On the client, I would like more private defaults. Tor support is a MUST, fortunately Conversations has it, and it’s possible to use it with Dino but one has to know how to set it up on their system and there’s no way to enforce using Tor, and it’s not shown whether it’s in use either. Same issue in Poezio.

Storing logs forever is also one thing that I find annoying. It can be configured in Conversations but it’s not limited by default. It’s hidden in Expert Setting as Never to delete messages automatically.

Dino doesn’t have any settings regarding logs. I’d have to clear them myself by going through the sqlite database (pretty technical already). Poezio has a use_log setting that stores every message (and presence depending on config), and it’s also True by default.

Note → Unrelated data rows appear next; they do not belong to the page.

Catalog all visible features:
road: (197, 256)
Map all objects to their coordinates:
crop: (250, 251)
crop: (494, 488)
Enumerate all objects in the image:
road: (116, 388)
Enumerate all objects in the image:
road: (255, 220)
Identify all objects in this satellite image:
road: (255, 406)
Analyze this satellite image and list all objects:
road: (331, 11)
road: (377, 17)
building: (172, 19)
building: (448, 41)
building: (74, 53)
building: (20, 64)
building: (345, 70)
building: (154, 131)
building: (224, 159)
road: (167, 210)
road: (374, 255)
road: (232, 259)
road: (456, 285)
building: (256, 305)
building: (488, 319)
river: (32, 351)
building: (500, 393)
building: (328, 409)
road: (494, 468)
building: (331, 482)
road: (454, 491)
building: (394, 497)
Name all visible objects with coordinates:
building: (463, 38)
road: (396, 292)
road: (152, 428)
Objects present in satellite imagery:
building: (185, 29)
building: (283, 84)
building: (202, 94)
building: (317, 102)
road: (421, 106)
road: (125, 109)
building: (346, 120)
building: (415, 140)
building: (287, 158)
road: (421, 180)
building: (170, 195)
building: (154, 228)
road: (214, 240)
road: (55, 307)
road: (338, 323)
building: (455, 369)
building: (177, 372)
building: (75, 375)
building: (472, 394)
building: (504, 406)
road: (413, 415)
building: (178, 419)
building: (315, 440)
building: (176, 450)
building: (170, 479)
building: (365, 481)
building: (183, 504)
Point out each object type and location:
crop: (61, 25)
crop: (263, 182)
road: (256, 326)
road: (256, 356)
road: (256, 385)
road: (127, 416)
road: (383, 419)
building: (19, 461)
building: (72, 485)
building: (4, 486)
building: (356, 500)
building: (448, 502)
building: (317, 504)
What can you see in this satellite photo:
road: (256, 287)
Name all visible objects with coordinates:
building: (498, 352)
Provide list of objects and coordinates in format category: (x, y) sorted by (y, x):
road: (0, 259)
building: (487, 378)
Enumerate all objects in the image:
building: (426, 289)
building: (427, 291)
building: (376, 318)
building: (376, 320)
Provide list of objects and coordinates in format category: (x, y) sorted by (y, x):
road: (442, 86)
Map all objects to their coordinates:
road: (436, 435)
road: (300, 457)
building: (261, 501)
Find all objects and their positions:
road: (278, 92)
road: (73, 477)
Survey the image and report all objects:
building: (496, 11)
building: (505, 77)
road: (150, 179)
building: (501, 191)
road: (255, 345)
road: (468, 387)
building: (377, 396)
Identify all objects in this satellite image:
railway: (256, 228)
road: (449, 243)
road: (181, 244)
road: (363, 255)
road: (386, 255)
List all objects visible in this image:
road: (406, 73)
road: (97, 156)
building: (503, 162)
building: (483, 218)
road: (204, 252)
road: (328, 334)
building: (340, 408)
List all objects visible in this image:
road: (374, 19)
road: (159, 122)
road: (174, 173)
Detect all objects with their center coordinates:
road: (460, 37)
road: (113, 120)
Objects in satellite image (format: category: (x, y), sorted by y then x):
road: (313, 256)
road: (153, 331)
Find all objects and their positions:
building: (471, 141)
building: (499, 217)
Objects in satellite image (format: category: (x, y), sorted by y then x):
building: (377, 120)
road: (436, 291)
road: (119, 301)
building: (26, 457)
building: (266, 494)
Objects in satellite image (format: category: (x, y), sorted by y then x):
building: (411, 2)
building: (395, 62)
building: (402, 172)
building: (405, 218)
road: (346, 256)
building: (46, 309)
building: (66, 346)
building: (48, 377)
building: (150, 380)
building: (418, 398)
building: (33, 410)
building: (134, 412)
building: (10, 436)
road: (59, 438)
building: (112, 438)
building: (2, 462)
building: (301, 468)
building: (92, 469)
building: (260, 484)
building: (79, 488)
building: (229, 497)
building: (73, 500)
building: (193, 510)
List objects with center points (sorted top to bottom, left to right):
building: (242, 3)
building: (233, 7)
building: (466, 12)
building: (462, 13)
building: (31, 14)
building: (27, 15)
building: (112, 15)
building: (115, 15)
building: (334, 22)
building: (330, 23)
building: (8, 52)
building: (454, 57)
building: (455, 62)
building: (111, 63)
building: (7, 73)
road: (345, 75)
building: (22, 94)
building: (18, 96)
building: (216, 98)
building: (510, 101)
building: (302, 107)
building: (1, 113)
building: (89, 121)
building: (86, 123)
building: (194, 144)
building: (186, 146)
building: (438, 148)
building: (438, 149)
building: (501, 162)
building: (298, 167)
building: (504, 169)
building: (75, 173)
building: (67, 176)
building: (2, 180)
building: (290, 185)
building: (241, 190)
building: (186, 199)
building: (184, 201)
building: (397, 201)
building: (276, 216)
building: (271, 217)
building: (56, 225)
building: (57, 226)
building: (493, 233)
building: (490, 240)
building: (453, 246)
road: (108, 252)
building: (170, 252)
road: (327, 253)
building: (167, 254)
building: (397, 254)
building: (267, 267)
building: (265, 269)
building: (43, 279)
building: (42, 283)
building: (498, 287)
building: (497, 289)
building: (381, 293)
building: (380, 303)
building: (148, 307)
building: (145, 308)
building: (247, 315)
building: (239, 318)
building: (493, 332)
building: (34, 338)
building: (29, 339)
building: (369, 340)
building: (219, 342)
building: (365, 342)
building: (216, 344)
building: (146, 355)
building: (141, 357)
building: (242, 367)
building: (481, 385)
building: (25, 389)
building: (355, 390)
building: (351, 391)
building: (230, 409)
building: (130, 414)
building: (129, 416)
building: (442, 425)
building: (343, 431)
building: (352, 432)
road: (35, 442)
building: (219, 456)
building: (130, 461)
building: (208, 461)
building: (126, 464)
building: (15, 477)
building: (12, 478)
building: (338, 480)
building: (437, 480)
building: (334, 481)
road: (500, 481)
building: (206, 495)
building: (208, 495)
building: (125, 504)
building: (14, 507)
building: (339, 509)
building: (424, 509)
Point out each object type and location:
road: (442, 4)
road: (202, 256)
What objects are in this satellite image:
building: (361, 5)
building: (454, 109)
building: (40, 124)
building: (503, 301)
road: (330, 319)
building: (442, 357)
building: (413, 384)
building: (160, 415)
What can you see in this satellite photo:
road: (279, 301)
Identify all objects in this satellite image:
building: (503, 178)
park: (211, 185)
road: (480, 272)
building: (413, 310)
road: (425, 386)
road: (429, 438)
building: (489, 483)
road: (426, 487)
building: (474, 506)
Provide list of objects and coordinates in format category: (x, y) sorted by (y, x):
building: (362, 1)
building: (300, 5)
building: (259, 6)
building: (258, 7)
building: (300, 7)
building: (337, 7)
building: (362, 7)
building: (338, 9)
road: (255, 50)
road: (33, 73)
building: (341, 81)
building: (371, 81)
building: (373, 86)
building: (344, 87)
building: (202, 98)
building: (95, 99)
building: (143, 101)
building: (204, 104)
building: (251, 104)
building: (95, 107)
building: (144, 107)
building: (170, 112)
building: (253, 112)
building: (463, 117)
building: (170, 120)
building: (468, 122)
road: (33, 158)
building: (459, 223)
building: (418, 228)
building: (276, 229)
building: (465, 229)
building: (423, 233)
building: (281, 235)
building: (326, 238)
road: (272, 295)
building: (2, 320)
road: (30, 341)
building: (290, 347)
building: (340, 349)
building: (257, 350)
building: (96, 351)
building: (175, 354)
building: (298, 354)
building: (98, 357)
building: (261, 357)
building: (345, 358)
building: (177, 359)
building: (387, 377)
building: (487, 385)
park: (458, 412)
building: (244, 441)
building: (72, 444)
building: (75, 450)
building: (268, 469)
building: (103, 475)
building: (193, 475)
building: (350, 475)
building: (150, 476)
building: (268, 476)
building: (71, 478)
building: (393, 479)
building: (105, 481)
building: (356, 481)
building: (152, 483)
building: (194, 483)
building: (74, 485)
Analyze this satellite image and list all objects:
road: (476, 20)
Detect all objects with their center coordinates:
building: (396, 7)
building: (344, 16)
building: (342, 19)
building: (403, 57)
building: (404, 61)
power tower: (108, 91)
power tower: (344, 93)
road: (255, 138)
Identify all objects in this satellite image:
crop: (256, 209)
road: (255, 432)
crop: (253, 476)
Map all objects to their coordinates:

Interactions with OMEMO between non-contacts is a mess. Some servers have the mod_block_strangers module deployed as an anti-spam measure: when a user from such a server joins a private room, non-contacts will be prevented from fetching their keys. Dino creates the OMEMO node as only accessible by contacts (to prevent deanonymization in some Prosody MUCs ). And Conversations doesn’t allow sending encrypted messages if it doesn’t have keys of all participants in a private room.

I am not even talking about OMEMO implementations (using OMEMO 0.3.0 ) which per the spec only encrypt the <body/> element in a message, leaking actual data depending on the feature used, or restricting the feature set greatly. This is fixed in the newer version of the spec but deployed nowhere at the moment.

I am also not talking about why XMPP and not say Signal, or Telegram. I have already talked about this in part in other articles but that may warrant its own article at some point.

This article only scratches the surface. There are many more details that would need to be ironed-out. And of course implementations need to make choices and can’t answer every single use-cases out there. I do wish Privacy was more of a concern though.

Where is “Privacy by default” gone? Somebody bring it back please.